_Job item_
Return every record below exactly as given.

_Data under study_
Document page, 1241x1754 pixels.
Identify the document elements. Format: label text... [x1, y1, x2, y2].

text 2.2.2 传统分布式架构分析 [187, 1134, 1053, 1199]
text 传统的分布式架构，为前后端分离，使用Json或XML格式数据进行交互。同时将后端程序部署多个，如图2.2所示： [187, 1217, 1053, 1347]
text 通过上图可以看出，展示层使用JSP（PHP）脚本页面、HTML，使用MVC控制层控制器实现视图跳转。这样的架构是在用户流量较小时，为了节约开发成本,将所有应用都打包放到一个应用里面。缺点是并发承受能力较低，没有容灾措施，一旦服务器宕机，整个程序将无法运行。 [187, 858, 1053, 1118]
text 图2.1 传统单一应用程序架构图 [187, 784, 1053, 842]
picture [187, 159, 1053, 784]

_Output of the task_
Document page, 1241x1754 pixels.
Identify the document elements. Format: label text... [x1, y1, x2, y2].

text 2.2.2 传统分布式架构分析 [187, 1134, 1053, 1199]
text 传统的分布式架构，为前后端分离，使用Json或XML格式数据进行交互。同时将后端程序部署多个，如图2.2所示： [187, 1217, 1053, 1347]
text 通过上图可以看出，展示层使用JSP（PHP）脚本页面、HTML，使用MVC控制层控制器实现视图跳转。这样的架构是在用户流量较小时，为了节约开发成本,将所有应用都打包放到一个应用里面。缺点是并发承受能力较低，没有容灾措施，一旦服务器宕机，整个程序将无法运行。 [187, 858, 1053, 1118]
text 图2.1 传统单一应用程序架构图 [187, 784, 1053, 842]
picture [187, 159, 1053, 784]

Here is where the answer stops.